Dean thinks about Mr. Matthews and the failing grades, thinks of his dad, thinks of hunting, thinks of the thrill, the Impala, Sammy, screaming, shouting, books burning, swears and threats and the word _leave_.

“No.”

The word surprises Dean, and Jeff’s eyes soften. “Well, you know, that’s okay. There’s a place for everyone to find out what you wanna do, and where you belong. It might not be here,” Jeff gestures to his poster, “But it’s somewhere. Are you going to apply anywhere, Dean?”

“I, I don’t…” Dean fails. “I can’t pay for it.”

“Some schools will pay for you,” Jeff tells him, and Dean perks up without realizing it. “If you need it.”

“I don’t know.” Dean says, and it seems like his life motto.

“You should.” Jeff says softly when he meets Dean’s eyes. “Like I said, it’s an okay option.” At Dean’s huff, he smiles. “You seem like a good kid.”

“No,” Dean looks at Sam across the gymnasium and smiles. “But I know one.”

.

Dean doesn’t want to _go_ to college–it takes him five nights of sitting against the wall and thinking to come to this–but he just wants to _see_. He just can’t leave his dad and Sammy, no matter how much they could plead or scream at him or at each other. But he thinks that maybe, just maybe, if he could show his dad just one acceptance letter, he’d be less sad about Dean all the time. John has taken to gazing at his eldest and drinking more as Dean’s eighteenth birthday approaches closer and closer, and Dean thinks that perhaps this is what to do about it.

And no matter that Dean is the older brother, he wants Sammy’s pride in him, too. If he applied, and got accepted, well, that’d be enough for Sam. He didn’t have to leave. Sam wouldn’t want him to leave.

Or so he tells himself as he plows through school and applications, just to keep going.

So on a Saturday he walks Sam to library and tells his dad he’s going on an endurance run. He starts his run down the road beyond the apartment and the library, and then takes a right at the school’s gym. He walks inside the doors briskly, pulling out a printed out ticket, his driver’s license, and a pencil, and then takes the SATs.

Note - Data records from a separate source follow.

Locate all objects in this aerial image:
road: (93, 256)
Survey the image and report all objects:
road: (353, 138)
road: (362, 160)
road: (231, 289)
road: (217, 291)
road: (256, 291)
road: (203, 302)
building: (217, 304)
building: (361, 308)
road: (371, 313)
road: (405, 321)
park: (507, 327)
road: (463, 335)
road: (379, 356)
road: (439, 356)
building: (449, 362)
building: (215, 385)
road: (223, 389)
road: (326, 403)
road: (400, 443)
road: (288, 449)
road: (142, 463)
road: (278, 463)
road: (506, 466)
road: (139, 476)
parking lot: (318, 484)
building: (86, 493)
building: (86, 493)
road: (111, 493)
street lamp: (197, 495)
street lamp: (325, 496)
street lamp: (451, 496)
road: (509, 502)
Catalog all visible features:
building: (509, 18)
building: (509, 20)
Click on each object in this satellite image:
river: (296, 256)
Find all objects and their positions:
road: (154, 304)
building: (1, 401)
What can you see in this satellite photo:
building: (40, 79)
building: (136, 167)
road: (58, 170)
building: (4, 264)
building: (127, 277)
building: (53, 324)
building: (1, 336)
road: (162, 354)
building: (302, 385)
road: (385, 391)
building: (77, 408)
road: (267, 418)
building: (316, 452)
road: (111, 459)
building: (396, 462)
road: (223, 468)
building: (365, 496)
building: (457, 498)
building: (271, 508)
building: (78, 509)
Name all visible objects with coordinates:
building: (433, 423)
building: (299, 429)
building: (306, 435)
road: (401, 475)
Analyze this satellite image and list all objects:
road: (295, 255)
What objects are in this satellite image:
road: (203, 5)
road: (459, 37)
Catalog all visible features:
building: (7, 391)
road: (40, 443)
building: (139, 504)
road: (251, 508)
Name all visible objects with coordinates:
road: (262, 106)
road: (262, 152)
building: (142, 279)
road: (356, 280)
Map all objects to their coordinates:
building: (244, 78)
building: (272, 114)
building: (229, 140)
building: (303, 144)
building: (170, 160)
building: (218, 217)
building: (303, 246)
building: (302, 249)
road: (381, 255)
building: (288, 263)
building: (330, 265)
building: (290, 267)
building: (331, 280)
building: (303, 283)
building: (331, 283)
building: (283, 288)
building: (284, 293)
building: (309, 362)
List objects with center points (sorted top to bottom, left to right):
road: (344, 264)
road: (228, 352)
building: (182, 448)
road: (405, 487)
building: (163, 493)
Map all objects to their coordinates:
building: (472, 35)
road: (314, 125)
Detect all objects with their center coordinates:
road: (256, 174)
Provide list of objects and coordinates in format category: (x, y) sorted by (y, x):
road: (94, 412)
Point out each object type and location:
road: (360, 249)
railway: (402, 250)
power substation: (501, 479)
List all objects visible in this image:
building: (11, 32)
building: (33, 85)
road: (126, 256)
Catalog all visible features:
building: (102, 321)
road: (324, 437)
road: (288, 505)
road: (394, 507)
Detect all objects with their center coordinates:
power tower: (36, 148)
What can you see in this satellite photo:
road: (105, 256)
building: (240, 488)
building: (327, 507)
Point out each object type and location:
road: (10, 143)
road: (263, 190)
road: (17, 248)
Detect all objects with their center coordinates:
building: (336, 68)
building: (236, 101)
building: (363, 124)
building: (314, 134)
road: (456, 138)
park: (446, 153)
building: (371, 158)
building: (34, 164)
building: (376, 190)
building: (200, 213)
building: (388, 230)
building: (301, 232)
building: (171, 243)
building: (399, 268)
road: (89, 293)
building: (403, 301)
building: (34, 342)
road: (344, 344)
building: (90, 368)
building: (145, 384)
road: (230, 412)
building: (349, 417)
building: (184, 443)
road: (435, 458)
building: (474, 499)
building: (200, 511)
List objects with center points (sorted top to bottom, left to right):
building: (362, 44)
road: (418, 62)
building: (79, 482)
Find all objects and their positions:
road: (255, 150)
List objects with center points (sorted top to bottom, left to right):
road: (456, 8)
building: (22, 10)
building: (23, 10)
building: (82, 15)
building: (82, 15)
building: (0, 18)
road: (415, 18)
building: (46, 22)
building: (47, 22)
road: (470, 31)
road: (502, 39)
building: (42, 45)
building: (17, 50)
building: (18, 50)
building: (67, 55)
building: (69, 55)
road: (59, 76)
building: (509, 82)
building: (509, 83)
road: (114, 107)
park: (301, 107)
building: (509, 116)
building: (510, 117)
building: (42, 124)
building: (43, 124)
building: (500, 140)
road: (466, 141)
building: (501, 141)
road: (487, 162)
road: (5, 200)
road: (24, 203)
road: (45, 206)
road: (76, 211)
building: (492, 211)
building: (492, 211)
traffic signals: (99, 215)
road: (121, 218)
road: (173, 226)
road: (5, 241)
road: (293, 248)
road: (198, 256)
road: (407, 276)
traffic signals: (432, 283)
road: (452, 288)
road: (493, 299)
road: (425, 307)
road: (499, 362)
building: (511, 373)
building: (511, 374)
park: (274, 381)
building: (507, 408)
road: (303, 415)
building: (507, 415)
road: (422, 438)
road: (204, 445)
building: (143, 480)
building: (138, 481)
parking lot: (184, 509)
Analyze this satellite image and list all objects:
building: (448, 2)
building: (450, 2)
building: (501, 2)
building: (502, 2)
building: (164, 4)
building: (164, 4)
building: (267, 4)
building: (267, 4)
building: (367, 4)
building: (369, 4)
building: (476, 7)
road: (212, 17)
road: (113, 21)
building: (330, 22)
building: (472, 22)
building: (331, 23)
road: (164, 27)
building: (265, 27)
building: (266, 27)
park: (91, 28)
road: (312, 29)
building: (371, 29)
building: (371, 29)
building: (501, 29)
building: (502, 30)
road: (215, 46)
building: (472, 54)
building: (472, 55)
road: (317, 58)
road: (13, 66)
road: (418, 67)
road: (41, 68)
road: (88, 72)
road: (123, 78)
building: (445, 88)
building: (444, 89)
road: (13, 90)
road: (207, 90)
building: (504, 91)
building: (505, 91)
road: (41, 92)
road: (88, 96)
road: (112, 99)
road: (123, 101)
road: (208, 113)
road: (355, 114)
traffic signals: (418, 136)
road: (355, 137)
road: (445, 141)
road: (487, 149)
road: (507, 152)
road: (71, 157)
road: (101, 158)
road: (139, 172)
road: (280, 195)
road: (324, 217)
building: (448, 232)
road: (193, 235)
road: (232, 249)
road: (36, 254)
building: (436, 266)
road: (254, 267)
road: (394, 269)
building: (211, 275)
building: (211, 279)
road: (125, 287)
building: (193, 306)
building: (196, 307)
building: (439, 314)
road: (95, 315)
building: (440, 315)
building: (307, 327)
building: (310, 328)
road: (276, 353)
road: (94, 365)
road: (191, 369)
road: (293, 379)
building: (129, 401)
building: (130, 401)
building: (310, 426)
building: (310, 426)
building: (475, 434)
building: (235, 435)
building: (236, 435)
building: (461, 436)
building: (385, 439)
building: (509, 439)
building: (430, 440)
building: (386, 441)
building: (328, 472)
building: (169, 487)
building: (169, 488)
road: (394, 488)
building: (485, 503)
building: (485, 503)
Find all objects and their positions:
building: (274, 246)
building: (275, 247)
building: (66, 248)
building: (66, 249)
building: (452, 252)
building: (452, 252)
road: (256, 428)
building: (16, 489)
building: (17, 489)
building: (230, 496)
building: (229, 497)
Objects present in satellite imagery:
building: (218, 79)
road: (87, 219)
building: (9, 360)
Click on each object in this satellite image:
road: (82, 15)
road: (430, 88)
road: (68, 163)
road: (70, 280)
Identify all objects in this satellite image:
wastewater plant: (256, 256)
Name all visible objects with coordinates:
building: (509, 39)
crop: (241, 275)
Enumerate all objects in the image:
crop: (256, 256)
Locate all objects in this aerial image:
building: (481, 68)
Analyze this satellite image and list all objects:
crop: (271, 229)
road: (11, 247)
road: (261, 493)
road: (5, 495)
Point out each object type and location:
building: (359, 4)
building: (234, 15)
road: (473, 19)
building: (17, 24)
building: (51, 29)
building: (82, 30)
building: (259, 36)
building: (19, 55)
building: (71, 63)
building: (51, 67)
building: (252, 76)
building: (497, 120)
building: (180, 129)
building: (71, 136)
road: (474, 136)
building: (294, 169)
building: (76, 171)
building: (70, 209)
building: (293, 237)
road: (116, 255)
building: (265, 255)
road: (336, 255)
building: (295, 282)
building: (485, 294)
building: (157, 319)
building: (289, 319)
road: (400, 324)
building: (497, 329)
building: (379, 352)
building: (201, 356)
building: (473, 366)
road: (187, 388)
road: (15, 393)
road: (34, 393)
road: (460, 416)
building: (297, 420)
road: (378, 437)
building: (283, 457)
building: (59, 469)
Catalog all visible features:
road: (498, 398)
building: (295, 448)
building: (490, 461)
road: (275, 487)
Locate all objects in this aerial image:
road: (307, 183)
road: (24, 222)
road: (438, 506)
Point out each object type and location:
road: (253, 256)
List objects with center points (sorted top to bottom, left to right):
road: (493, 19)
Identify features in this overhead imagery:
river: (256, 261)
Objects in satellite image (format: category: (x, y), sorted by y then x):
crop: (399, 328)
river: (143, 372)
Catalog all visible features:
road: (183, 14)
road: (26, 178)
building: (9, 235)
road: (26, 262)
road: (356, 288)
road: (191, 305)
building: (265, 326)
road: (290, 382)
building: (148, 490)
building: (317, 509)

Their address isn’t permanent, far from it, so he puts down the address of his English teacher, who he asked ahead of time, and afterwards when they move away from Champaign, he sends her a letter with the address of his new Physics teacher, Ms. Kelly, because he makes an effort to be nice to her and he likes Physics. They’re to stay in the shoddy trailer park for a month and a half, which Dean figures is enough time to get his results back. Meanwhile, he spends his time when he’s waiting for Sam leafing through college magazines and lists Ms. Kelly writes up for him, and tries not to feel guilty about doing this instead of practicing his Latin.

He’s sitting in the back of the theater waiting for Sam to finish with rehearsal for a play that he won’t even end up being in, finishing his Physics homework and thinking about how he could fix the catch in his dad’s crossbow that always makes it shoot to the left, when Ms. Kelly walks in quietly and finds him.

“Had a feeling you’d be here,” she whispers, and grins at Dean’s surprised look when she pulls an envelope out of her bag. “This is for you.”

It’s his SAT score sheet. Ms. Kelly winks at him when he goes to open it. “Tell me later,” she says. “Like I said, it’s for you.”

She begins to walk away, but Dean clears his throat. “Uh, Ms., uh, Ms. Kelly,” he stammers nervously. “I, uh, the–the letter, that I asked?”

“You got it, Dean.” She says. “It’ll be done.”

“Thanks,” he says, and he means it. He watches Sam flounce around on stage in some Shakespeare play for a minute before tearing open the envelope and pulling out the score report, his eyes razing it, hungry and scared.

His scores are good. They’re not amazing, but they’re good. Something flutters in his stomach that he tries to suppress, but it’s no use. It’s new to him, and he doesn’t have a tolerance for it like he does for grief, sorrow, and death. Hope and opportunity are things he just can’t get used to. They knock him down every time.

They’re supposed to move again, but John dislocates his shoulder and he finds another job nearby, so he stations them in the town for the next six months until Dean graduates and calls Bobby for help on a few cases. He can’t take anything home, so Dean enlists Ms. Kelly to help him finish his applications and his files for financial aid and then sends them out before Christmas break begins. They ship them out and Dean feels something, but it’s not accomplishment. Part of him wants to take them back. Part of him wants to tell Sam. Part of him just wants a yes.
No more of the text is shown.